Christopher, who had a hand in drafting the state slots law, said no other state with gambling has barred lobbying from companies with an interest in it.

Then again, probably no other state gave a slots parlor license to a guy like Louis DeNaples. The Dunmore billionaire and federal felon was indicted for lying about his alleged mob ties a little more than three months after opening his Mount Airy casino. He has denied any wrong-doing.

While DeNaples faced a Dauphin County grand jury for months last year, his company, Mount Airy #1 L.L.C, spent $67,375 lobbying lawmakers for "casino gambling" through the Philadelphia firm of S.R. Wojdak & Associates LP.

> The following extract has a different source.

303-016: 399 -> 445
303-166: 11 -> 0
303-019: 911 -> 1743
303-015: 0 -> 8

That was on top of at least $679,375 and possibly more than $1 million in political contributions DeNaples gave to Rendell, Corbett, key lawmakers, judges and party groups to get slot machine gambling legalized and to obtain a slots parlor license between 2000 and 2004.

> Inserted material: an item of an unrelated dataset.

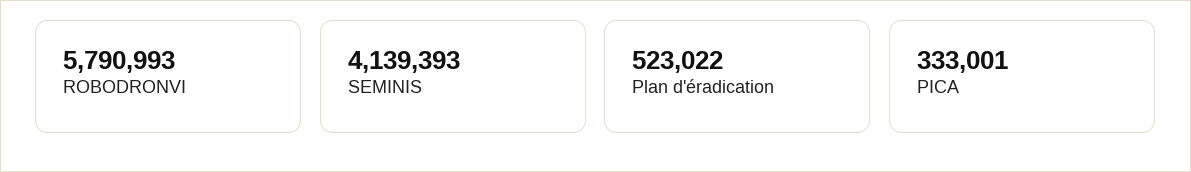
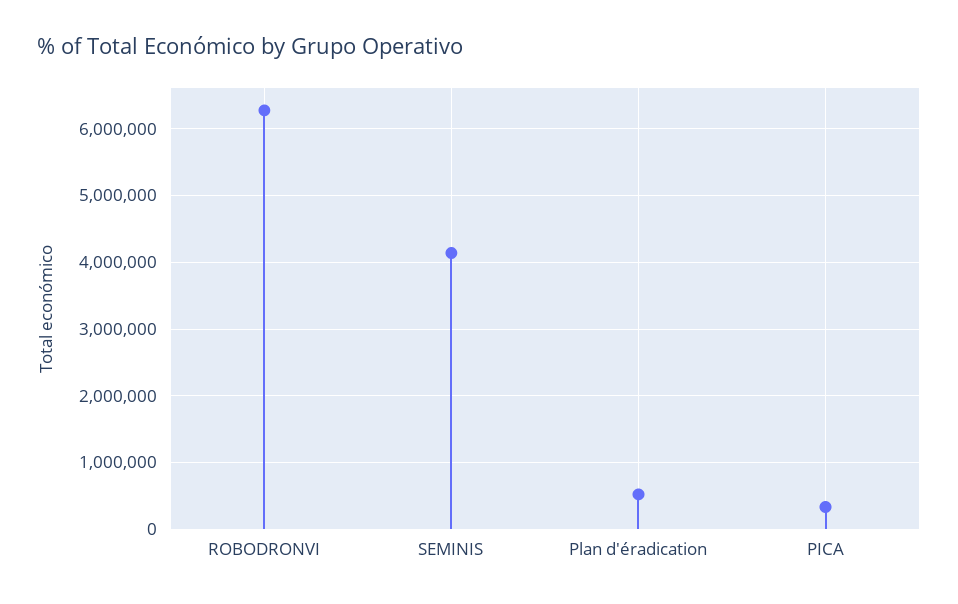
ROBODRONVI: 5790993 -> 6300000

While I don't doubt Janoski's reporting, I think he has only seen the tip of the iceberg.

In 2006, the last year for which total corporate and lobbying expenses are currently available, gambling interests spent $3.1 million just to lobby the state's 50 senators. That was down from the $4.6 million spent in 2005 and the $4.7 million spent in 2004.

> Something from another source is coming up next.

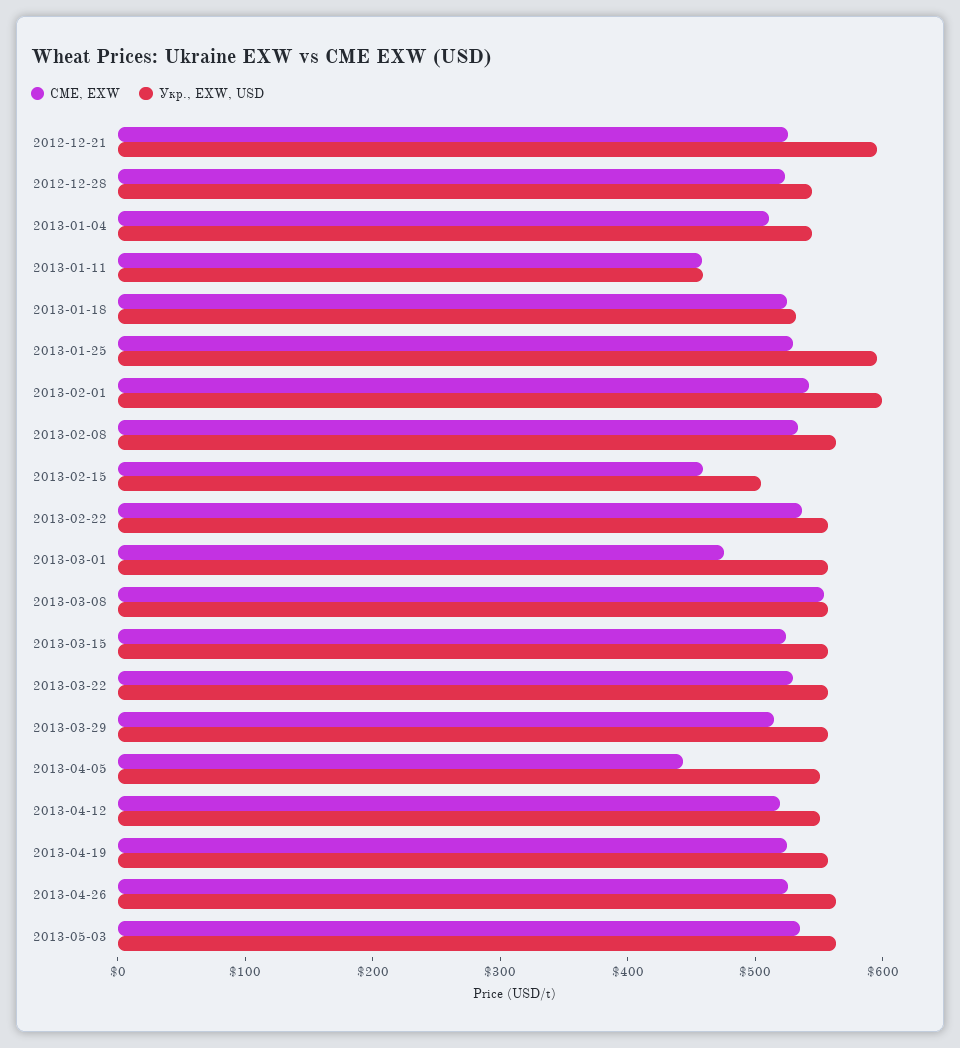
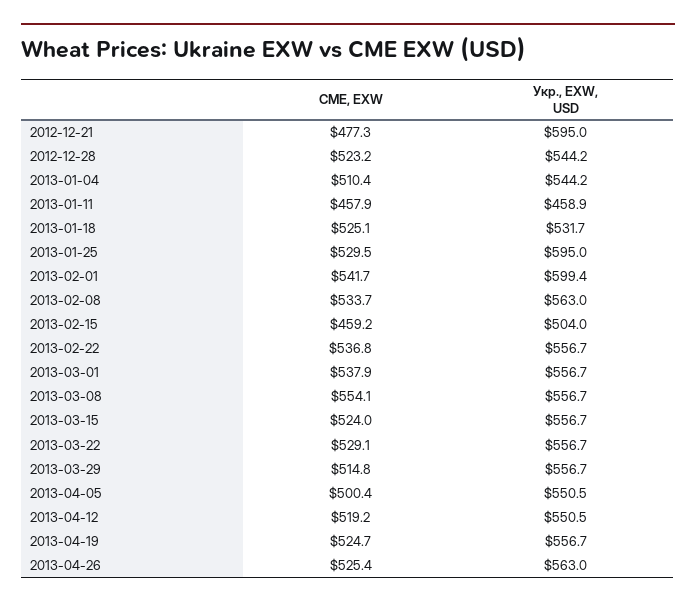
CME, EXW, 2012-12-21: 520 -> 477.3
CME, EXW, 2013-03-01: 480 -> 537.9
CME, EXW, 2013-04-05: 440 -> 500.4
CME, EXW, 2013-05-03: 540 -> none
Укр., EXW, USD, 2013-05-03: 560 -> none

No figures are available for the state House, which has 203 members.

Despite the lack of lobbying disclosure the lobbying disclosure law has wrought, Majority Floor Leader H. William DeWeese introduced House Bill 2121 last summmer which would legalize table games at the slots parlors - in effect, turning them into full-fledged casinos.

State Sen. Sean Logan (D-Allegheny County) proposed in Senate Bill 658 to shut off the spigot of millions of dollars being spent annually by gambling interests to influence state lawmakers. But his bill hasn't made it out of committee since it was introduced nearly a year ago.

Now, here's the really scarey part.

"Lobbyists employed by gaming companies say tax laws, liquor laws and even Pennsylvania's new Open Records law, which expands public access to government documents, are of interest to the industry," Janoski wrote.

"There is an immense level of detail and private information provided in the licensing process. Our interest in (the Open Records law) was protecting that type of personal information," said Eric Schippers, vice president for government and public affairs for Penn National Gaming Inc.

Penn National opened the Hollywood Casino at its horse track in Dauphin County last week. It spent $238,458 on lobbyists in 2007, Janoski wrote.

To say I hate the lobbying disclosure law with the heat of a thousand suns, is to put it mildly. It was rammed through using some of the same tricks employed to pass the 2004 slots law and the now-repealed 2005 legislative pay raise.

Even when the new regulations are finally enacted, they won't require lobbyists to say specifically which lawmakers were lobbied and how much was spent on each. The lobbyists merely have to state the total amount of money spent on behalf of their client each quarter and briefly why - and even then only if it was more than $2,500.

To delay publicly releasing total lobbying expenditures by category until the new regulations for the law are complete - or even worse, not at all - is just adding further insult to injury to an already bruised, battered and bloodied body politic.

It's one of the reasons why I now call this state Slotsylvania, for we have the best government money can buy in secret.